Saturday, March 24, 2018

Art uses a different part of the brain

Hi, everyone. I hope that those of you who follow me are enjoying my posts about my painting journey. I find that it is a very different type of expression than writing. I feel that art--any sort, no matter if it's a craft or serious art work--uses a different part of the brain. And it's relaaaaaxing!

As I've mentioned, I'm taking a break from writing. It might last a year. I don't know. I'm really into learning watercolor techniques. Watercolor isn't like any other medium (oil, acrylics), but it has it's own limitations, but you can do so much with it, or techniques you can use to make your water color more interesting. 

For instance, using salt in the painting, I'm finding different ways of working with that.

Below is an experiment using salt water as my base. I found that salt water sits on the paper longer, thus I had plenty of time to add my colors to the paper before the wetness dried. 

You may not see the effect salt has on the watercolor ion this sample, but it makes colors feather or seep into the closest colors in fantastic ways I just can't do with regular water. (check out the sky and then below where the yellow seeped into the turquoise.)

Below is another study I did really quickly, you might be able to see more of the odd blending that salt water does with the colors.

There are lots of other things water colorists use, like rubbing alcohol, or adding salt onto the painting itself (I've an example, below at the end, but I don't think it came out as well as I wanted)

Using a sponge to add some sort of texture is also a way to make your painting more interesting. For this painting below I used a Q Tip for the inside (brown/black, gray etc) of the flower and for the sky, I used a sponge. I sort of had problems making the clouds, and had to cheat and use white paint. For some water colorists, using white is a big no-no. But, if you don't know me, I tend to break rules. Who cares if I use white? They make white watercolor, so what the heck is it for? (:
Original watercolor by Lorelei: "Glorious Sun" 9"x12"

In fact they also tell you there's no such thing as black in watercolor.
Well, same applies. I use it in my silhouettes paintings. 

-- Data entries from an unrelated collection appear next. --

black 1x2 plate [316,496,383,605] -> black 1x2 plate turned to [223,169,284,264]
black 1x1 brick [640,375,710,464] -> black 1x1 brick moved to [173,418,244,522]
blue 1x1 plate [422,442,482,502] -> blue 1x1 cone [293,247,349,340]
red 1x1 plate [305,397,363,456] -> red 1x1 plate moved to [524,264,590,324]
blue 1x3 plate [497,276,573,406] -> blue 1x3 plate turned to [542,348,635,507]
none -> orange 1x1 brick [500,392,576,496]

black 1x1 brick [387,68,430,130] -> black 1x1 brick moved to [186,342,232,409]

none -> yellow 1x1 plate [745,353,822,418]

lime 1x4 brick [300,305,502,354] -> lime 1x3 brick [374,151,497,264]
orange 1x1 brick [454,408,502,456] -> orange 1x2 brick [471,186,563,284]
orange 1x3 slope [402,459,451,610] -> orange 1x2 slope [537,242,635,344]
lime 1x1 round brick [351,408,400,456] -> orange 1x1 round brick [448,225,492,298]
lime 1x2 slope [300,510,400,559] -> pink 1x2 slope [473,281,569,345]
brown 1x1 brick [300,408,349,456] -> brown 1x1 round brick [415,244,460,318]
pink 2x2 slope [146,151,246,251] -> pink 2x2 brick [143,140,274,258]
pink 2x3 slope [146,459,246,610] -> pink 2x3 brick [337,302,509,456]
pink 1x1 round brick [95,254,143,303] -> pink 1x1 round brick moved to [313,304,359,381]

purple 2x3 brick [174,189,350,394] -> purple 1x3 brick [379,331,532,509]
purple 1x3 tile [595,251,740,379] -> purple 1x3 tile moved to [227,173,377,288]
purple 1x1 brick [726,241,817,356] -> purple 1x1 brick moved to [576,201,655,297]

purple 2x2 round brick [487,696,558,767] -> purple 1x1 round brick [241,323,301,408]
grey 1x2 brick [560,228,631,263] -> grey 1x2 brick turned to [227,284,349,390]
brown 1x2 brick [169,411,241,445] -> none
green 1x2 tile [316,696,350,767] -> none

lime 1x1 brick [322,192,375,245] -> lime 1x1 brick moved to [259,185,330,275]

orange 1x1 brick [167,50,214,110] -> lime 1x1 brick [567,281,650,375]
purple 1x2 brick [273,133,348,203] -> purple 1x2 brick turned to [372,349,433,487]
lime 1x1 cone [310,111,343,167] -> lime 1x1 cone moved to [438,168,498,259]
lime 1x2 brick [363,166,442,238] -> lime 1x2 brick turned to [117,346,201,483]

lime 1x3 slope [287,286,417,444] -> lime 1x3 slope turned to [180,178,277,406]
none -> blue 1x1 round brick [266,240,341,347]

And below, this painting would not come out so stark and interesting if I'd used a blend of greens and reds and such. Don't you agree?

Original watercolor by Lorelei "Phantom" 9"x12"

actual photograph: close up shot of
an orchid taken from Pinterest.
As you can see I didn't make the above painting up. Orchids tend to have interesting parts. This particular orchid caught my eye, the way photographer put a black background behind the flower, then took a super close-up. I find most of these sort of pictures on Pinterest, and don't claim any ownership of them. But the paintings I do!

Hope you enjoyed this. Today, I'm not sure what I'll work on, but I'll find something to paint!